Spatial grounding data
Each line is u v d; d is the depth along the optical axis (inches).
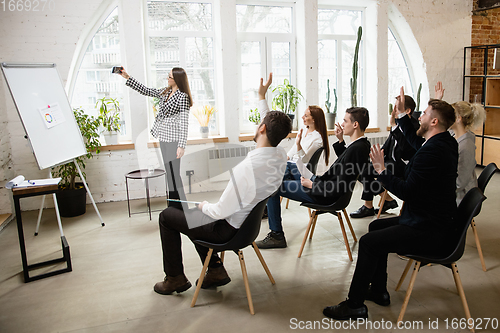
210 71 201.6
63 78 168.2
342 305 82.8
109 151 179.2
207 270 97.3
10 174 161.8
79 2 165.8
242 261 85.4
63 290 98.6
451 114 77.6
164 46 192.9
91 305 90.8
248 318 83.7
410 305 87.3
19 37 160.7
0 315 87.4
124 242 130.3
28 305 91.6
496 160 221.5
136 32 175.0
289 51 215.5
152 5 188.5
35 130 124.6
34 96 127.1
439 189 76.7
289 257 115.3
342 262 111.1
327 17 221.6
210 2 195.0
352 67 227.8
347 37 226.5
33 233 141.1
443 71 232.8
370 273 79.9
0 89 157.8
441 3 225.5
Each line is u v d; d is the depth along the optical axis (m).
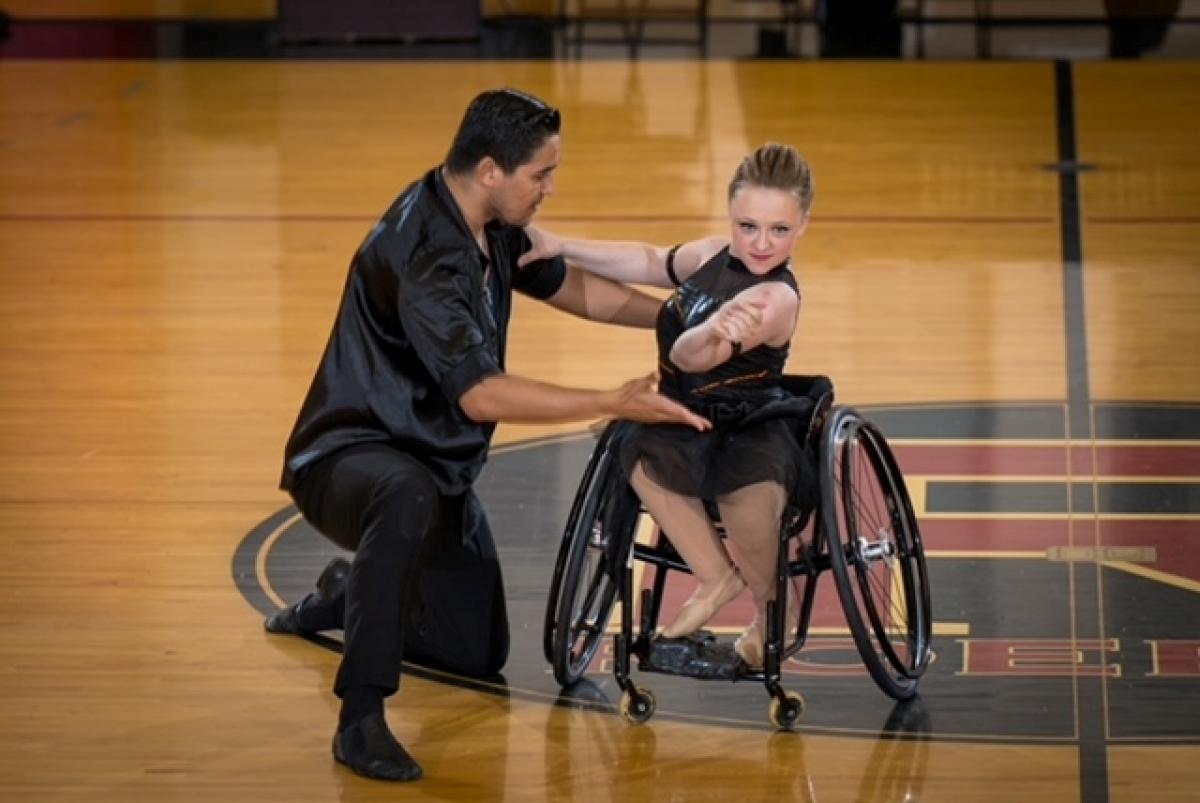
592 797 10.67
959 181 24.53
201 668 12.41
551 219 22.92
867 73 30.22
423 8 32.75
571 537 11.32
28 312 20.19
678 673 11.36
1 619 13.17
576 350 18.97
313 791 10.76
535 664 12.45
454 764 11.07
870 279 20.91
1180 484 15.31
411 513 10.82
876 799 10.62
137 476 15.88
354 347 11.32
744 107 28.30
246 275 21.33
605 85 29.73
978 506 14.94
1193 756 11.09
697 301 11.06
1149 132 26.55
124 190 24.70
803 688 12.04
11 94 29.69
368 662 10.76
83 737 11.46
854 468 15.28
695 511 11.12
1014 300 20.16
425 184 11.30
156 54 32.22
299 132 27.30
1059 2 33.62
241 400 17.67
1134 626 12.89
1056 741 11.30
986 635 12.77
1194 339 18.89
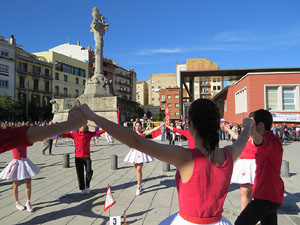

## PROBLEM DESCRIPTION:
Retype the entries above exactly. Stop after the line containing "34 96 127.1", and omit the pictures.

## OUTPUT OF THE TASK:
Each line is u v d; d is the depth along the optical axis (inches).
210 71 201.6
63 78 168.2
342 305 82.8
109 151 179.2
207 270 97.3
10 174 161.8
79 2 165.8
242 261 85.4
63 290 98.6
451 114 77.6
164 46 192.9
91 305 90.8
248 318 83.7
410 305 87.3
19 37 160.7
0 315 87.4
124 242 130.3
28 305 91.6
496 160 221.5
136 32 175.0
289 51 215.5
152 5 188.5
35 130 124.6
34 96 127.1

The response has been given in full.